A Stunning Secret Garden Five Minutes From Kennington Tube

Last Updated 23 May 2025

A Stunning Secret Garden Five Minutes From Kennington Tube
A greenhouse poking out of a garden
Walworth Garden, and not the site of the interactive Crystal Maze experience.

"If it's not rooted down, it's for sale!"

Walworth Garden — a 40-year-old community oasis a few minutes' walk from Kennington Tube station — is part secret garden, part garden centre.

A gate with Walworth Garden Farm written on it
Walworth Garden was originally Walworth Garden Farm, hence this sign on the entrance.
A foliage ensconced pathway
The garden is free to explore, seven days a week.

Passers-by are lured in by the Crystal Dome-like greenhouse poking through the foliage by the entrance, and — on the torrid day we visited, at least — the enticing pssst-pssst-pssst of a sprinkler, somewhere deep inside the garden.

The garden, with re geraniums in the foreground
The garden has been here since 1987.
A bench next to a sign saying anything not rooted down is for sale
Anything you can pick up, you can buy (excluding, perhaps that bench).

Weave your way around bark-strewn paths to admire some 250 plant species — including fuchsias, alliums, banana palms and geraniums — and know that anything you don't have to wrench out of the ground can be bought. The money goes towards the upkeep of the garden, a volunteer-run charity, that's operated here since 1987; long before the Strata building existed, the three-fanned tip of which can just be made out in the middle distance.

Strata just peeking over the horizon
Is that Strata we see poking out from behind the sculptural plants?
Kennington station
Kennington's Northern line station is less than five minutes' walk away.

If you're struggling to work out which plants to buy, stop to mull it over on sculptor Arthur De Mowbray's bench, carved into a paid of hands caressing a butterfly. It's also a good spot from which to contemplate drifting dragonflies and bees. Newts, foxes and stag beetles also call this jungly swathe of south London home.

A greenhouse amist plants
Step into the greenhouses to find more plants.
A bench in the shape of hands holding a butterfly
Arthur De Mowbray's wonderful butterfly bench.

You might think a one-third-acre site in the midst of heavily residential Southwark might be a former bomb site. In fact, the wedge-shaped plot of land was created in the late 1970s, when a group of Victorian terraces was cleared to make room for new housing. The council's depleted funds, however, failed to cover the cost of the intended development, and eventually, the council instead leased the land to locals, who transformed it into the place you see today. Read up more on the gardern's history here.

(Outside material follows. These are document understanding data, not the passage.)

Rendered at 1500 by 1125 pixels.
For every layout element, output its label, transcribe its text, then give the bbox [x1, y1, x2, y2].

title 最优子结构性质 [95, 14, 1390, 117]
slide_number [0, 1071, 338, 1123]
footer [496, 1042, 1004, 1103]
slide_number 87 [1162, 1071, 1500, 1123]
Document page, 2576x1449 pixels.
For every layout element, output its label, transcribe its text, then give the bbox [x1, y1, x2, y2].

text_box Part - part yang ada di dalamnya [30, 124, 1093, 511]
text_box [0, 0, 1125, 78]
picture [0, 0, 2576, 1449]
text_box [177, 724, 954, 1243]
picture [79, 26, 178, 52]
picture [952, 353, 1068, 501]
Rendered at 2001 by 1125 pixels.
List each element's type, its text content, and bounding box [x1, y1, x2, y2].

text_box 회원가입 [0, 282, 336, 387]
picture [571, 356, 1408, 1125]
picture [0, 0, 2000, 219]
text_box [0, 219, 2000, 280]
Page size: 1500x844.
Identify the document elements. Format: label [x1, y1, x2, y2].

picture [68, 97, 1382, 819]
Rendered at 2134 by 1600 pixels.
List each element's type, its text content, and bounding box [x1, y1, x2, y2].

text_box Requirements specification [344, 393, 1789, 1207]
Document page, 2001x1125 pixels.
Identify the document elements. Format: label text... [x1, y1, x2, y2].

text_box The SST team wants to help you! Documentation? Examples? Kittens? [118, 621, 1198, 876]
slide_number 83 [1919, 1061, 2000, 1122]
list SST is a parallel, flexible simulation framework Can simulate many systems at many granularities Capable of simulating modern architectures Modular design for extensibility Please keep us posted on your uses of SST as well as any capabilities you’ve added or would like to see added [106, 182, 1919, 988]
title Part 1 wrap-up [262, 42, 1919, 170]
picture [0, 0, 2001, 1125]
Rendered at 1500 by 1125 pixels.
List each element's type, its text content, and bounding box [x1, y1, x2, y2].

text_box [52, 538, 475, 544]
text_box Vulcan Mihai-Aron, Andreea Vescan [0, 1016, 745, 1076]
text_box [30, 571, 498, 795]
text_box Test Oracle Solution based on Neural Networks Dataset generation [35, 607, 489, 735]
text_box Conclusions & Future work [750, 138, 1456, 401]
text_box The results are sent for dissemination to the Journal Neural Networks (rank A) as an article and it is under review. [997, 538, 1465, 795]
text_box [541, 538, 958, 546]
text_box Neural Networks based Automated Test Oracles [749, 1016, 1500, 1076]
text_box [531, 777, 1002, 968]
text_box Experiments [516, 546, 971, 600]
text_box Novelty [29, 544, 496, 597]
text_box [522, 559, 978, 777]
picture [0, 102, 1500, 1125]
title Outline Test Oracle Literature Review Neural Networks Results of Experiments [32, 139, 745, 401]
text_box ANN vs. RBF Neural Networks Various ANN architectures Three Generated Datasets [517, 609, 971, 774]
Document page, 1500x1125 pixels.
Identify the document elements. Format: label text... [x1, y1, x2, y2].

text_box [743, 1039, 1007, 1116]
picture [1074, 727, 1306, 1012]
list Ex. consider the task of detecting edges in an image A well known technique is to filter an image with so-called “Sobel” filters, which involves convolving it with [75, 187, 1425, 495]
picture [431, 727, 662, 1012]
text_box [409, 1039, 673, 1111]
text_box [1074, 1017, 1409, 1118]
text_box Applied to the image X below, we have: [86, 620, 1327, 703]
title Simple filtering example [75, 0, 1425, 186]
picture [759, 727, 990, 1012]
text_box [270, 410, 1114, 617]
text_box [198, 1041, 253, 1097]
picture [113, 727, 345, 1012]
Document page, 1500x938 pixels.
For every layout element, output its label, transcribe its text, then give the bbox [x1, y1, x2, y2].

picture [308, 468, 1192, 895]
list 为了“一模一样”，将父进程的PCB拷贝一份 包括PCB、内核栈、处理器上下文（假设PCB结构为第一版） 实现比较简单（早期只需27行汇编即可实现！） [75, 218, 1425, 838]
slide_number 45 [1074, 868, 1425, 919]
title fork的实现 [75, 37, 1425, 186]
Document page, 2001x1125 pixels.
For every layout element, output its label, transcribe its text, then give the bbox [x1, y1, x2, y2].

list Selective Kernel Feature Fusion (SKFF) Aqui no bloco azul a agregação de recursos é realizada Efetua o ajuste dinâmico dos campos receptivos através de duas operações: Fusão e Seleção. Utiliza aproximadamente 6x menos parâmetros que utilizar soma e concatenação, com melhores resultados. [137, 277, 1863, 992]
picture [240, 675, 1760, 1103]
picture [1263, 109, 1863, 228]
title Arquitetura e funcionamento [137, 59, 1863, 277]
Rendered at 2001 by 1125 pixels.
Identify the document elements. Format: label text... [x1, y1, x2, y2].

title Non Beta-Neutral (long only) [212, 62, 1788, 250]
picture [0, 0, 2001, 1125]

Inside a greenhouse filled with succulents
Succulents and cacti galore inside the domed greenhouse.
A collection of succulents on step ladders
Need some new houseplants? Step to it.

As well as pottering around the plants — and yes, you can go inside the Crystal Dome, it's full of potted succulents and cacti — Walworth Garden hosts workshops for budding horticulturalists, with topics including mushroom growing, and planting for pollinators — as well as part-time Environmental Gardening courses.

Purple thistles
Thistle be one of the loveliest pocket gardens you visit this summer.
The garden filled with terracotta pots
By the way, if you need terracotta pots, this place has plenty.

For quarter of a century, this corner of Southwark was home to a far grander garden, namely the Royal Surrey Zoological Gardens — one of London's first public zoos, and an unlikely home to animals such as monkeys, antelopes and ostriches. Incredulously — and in the same vein as Walworth Garden now — the exhibits were for sale. You could buy a male giraffe for £250, or four brown bears for £19, 15 shillings.

A gate covered in metal bees
A gate referencing the garden's apiary, which sadly closed in 2023.
Walworth Garden: An ostrich sculpture
Pasley Park, next to the garden, was once home to an exotic zoo.

In nearby Pasley Park, you'll find information boards detailing the zoo's history, as well as a couple of ostrich sculptures, an homage to the park's exotic past.